#### Trecho para ler
12 CAETANOS PARA 23
Caetano Veloso completou 80 anos em agosto. Lembro, quando criança, de ouvi-lo cantar “Debaixo Dos Caracóis Dos Meus Cabelos”, que o Roberto e o Erasmo compuseram pra ele, e talvez pensasse que tinha sido feita pra mim, já que os meus cabelos eram puro caracol e eu estava debaixo deles.
Na minha casa não havia discos do Caetano. As minhas irmãs eram Chico e “O que será que será” ressoava pelo apartamento afora como um mantra. Mas em 81 eu comprei o “Outras Palavras” e aí não parei mais. Era uma época em que os medalhões da MPB lançavam uma bolacha por ano, e a gente era instigado a passar os meses esperando o novo da Gal, o novo da Bethânia, o novo do Milton, o novo do Gil, e, claro, o novíssimo do Caetano. A emoção de encontrar o disco na loja, levá-lo pra casa, tirá-lo da capa e colocá-lo pra tocar – a agulha da vitrola encostando no sulco do vinil e extraindo aquele estalido típico da onda sonora – é, até hoje pra mim, insubstituível.
O primeiro show que vi do Caetano foi “Uns”, dançando com a minha turma na pista do Canecão, num tempo em que deixavam um vão livre entre as mesas perto do palco da cervejaria mais famosa da cidade daqueles anos. Eu fazendo cursinho pré-vestibular e o baiano cantando que “Nosso amor não deu certo/De perto fomos quase nada”. Era uma época em que eu sonhava conhecê-lo pessoalmente, mas, tiete tímido que eu era, de perto, teríamos sido como a música: quase nada.
Lembro que emprestei o LP homônimo do show a um colega do cursinho para que ele o gravasse em fita-cassete. Ele fez a cópia numa fita BASF 45 minutos, e depois veio com um papo de que não coubera as duas últimas faixas do lado B, mas que ele também não fazia questão, já que a última – “É Hoje” – era um samba-enredo não exatamente do seu gosto, e a penúltima – “Salva Vida” – tinha uma temática gay – o que me pareceu um comentário enrustido.
Vamos, pois, abrir a playlist das 12 canções de Caetano para embalar os meses do ano que começa fazendo jus a ela:
JANEIRO – “SALVA VIDA” – Bethânia participa da faixa, dobrando vozes com o irmão num hino à beleza masculina fundida à paisagem e cantada a plenos pulmões: “Místico pôr-do-sol do mar da Bahia/E eu já não tenho medo de me afogar/Conheço um moço lindo que é salva-vida/Um da turma legal do Salvamar/Ai, ai, quem dera/Eu também pertencera a essa raça”.
FEVEREIRO – “GENTE” – Uma canção que congrega todas as raças, refunde o ato civilizatório apontando sua seta para uma visão otimista do que devem ser todas as gentes. “Gente quer ser feliz/Gente quer respirar ar pelo nariz/Gente é pra brilhar/Não pra morrer de fome”.
MARÇO – “TEMPO DE ESTIO” – Continua a lista de desejos nos versos da canção que é puro hedonismo carioca: “Quero comer/Quero mamar/Quero preguiça/Quero querer/Quero sonhar/Rio: eu quero suas meninas”.
########
Perguntas a responder:
a. No texto sobre Caetano Veloso, quais artistas da MPB aparecem na lista de lançamentos anuais que o público esperava? Cite todos.
b. Segundo o texto sobre Caetano Veloso, em que fita o colega do cursinho gravou a cópia do LP?
#### Linhas fornecidas
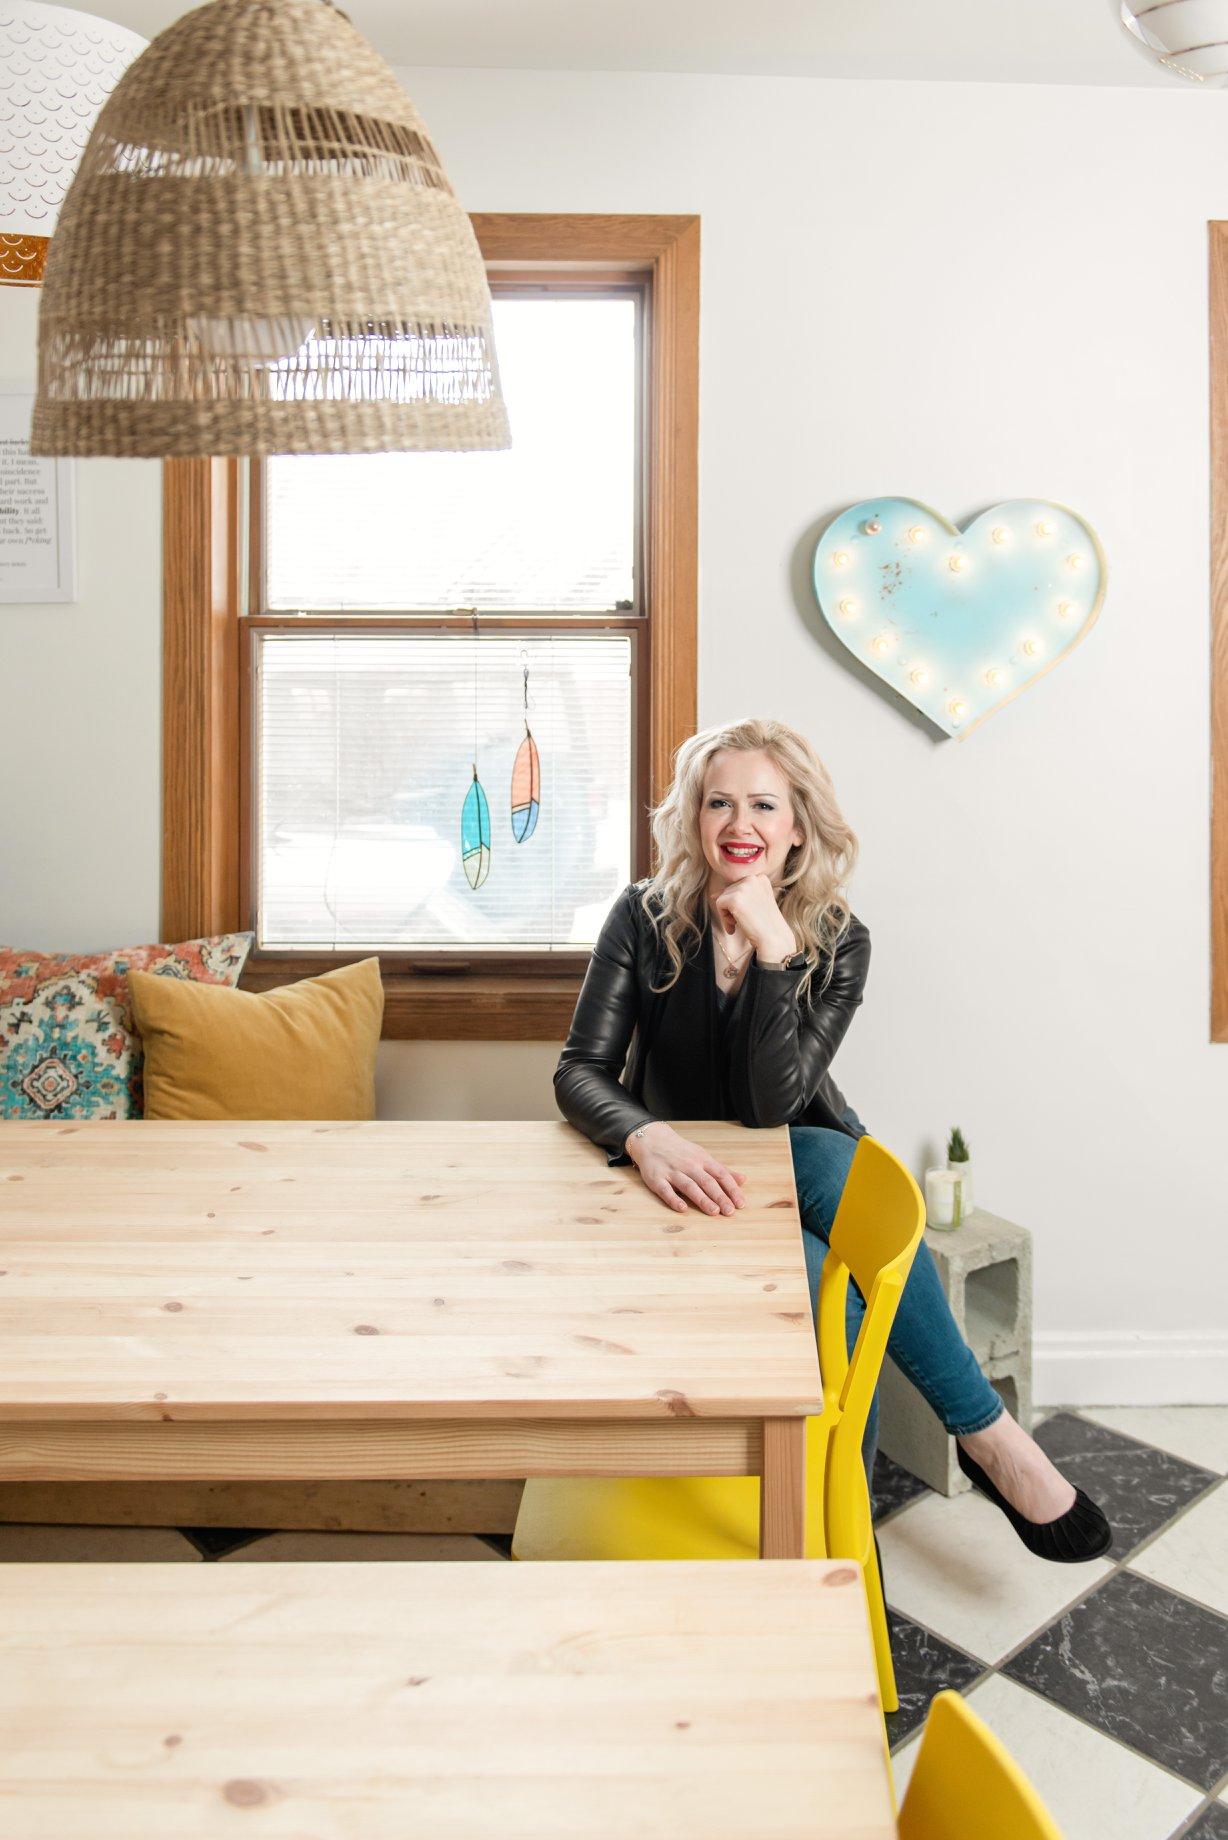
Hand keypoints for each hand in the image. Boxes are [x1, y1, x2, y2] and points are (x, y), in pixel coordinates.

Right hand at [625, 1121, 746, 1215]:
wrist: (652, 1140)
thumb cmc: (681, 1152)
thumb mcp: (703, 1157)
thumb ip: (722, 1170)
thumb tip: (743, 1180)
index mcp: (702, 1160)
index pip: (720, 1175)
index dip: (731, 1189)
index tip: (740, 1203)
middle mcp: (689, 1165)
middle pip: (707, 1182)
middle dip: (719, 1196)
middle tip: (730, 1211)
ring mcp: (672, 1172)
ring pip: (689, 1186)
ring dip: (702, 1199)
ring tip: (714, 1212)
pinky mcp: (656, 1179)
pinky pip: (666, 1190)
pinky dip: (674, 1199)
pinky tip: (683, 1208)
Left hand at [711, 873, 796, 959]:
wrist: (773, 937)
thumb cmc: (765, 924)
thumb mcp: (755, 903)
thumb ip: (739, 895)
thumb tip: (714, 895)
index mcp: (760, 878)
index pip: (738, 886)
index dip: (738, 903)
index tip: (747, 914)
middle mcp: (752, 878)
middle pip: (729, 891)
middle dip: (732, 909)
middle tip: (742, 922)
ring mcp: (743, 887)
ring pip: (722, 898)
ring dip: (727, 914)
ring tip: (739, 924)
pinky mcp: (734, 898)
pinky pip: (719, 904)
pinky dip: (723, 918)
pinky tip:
########
Soluções por tarefa:
a. Gal, Bethânia, Milton, Gil e Caetano.

b. Numa fita BASF de 45 minutos.